• **PASSAGE SHOWN**:

......

And so the deed is done. Since the middle of March, I have been a PC. Contrary to the popular myth among Macheads that turning to the alleged "dark side" of the computing world would mean time and space as I know them would come to a sorry end, honestly, I couldn't be happier. After 15 years as a confirmed Mac user, that happiness is the biggest surprise of all.

When last I left off in this series, I had decided to put my desire to migrate away from Mac OS on hold. I still resented the way Apple seems to try and lock users permanently in to Mac-centric software solutions (iTunes, iPhoto, iAdinfinitum), promulgates a myth of reliability, and refuses to even acknowledge Linux--all the while marketing its overly expensive machines as the best solutions in the computing marketplace.

I wanted to give both Windows 7 and my preferred Linux flavor (Linux Mint) an equal chance at becoming my next operating system. Being (for better or worse) a recent CLEAR Wimax convert, though, my new OS would need to let me use my USB Wimax modem--and as of last writing, there just weren't any native Linux drivers for Wimax modems available. So I sat and waited.

While I was waiting, I continued to migrate my desktop life into the Google cloud, including contacts, calendars, and photos (via Picasa), so I'd eventually be ready to make the leap to a new OS. I also switched from Firefox to Google Chrome as my browser of choice, due to the availability of Chrome extensions to provide me with convenient Gmail, Google Voice, and Google Calendar alerts directly from my browser bar.

Then last month, the economy forced my hand. Needing to further right-size my life to deal with the vagaries of an uneven consulting income, I decided to make the leap once and for all and sell my unibody Macbook. This, the same Macbook I bought 13 months earlier for $1,350 after my previous Macbook died in the middle of a business meeting. (See: myth of reliability.) Having bills to pay and being less than in love with Mac OS anyway, I felt it was the right time.

Linux Wimax drivers still not being available, that meant my only option was going to be a Windows laptop. And after 15 years of listening to Apple fans talk about how much better the Mac OS is, even after all my research into Windows 7, I was leery of becoming a PC for the first time since Windows 3.1...although every time I used Windows 7, I actually kind of liked it. A lot.

......

• **INFORMATION SUPPLIED**:
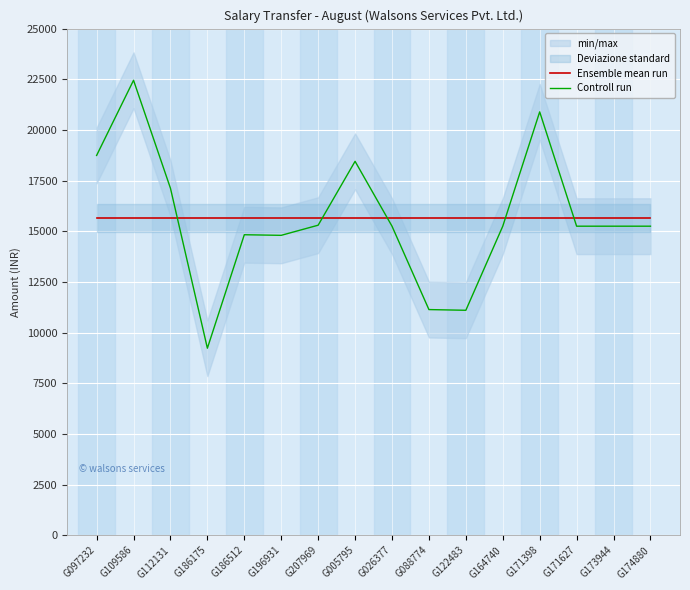

Where do Controll run and Ensemble mean run first cross each other?

G112131 and G186175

......

• **EXPLORE THE MATERIAL**:
A – Answer these from the passage on leaving the Mac:
(i) For how many years had the writer been a Mac user?
(ii) Which browser replaced Firefox as the writer's browser of choice?
(iii) What did the writer pay for the unibody Macbook?
B – Set down, word for word, the part of the passage on leaving the Mac that opens with the words containing "While I was" and closes with "my browser bar.".
C – Name every service the passage on leaving the Mac says the Chrome extensions send alerts for.
Please answer from the passage on leaving the Mac alone, not from the listing.

• **ANSWERS TO THIS EXERCISE**:
A –
(i) 15 years
(ii) Google Chrome
(iii) $1,350

B –
While I was waiting, I continued to migrate my desktop life into the Google cloud, including contacts, calendars, and photos (via Picasa), so I'd eventually be ready to make the leap to a new OS. I also switched from Firefox to Google Chrome as my browser of choice, due to the availability of Chrome extensions to provide me with convenient Gmail, Google Voice, and Google Calendar alerts directly from my browser bar.

C – Gmail, Google Voice, Google Calendar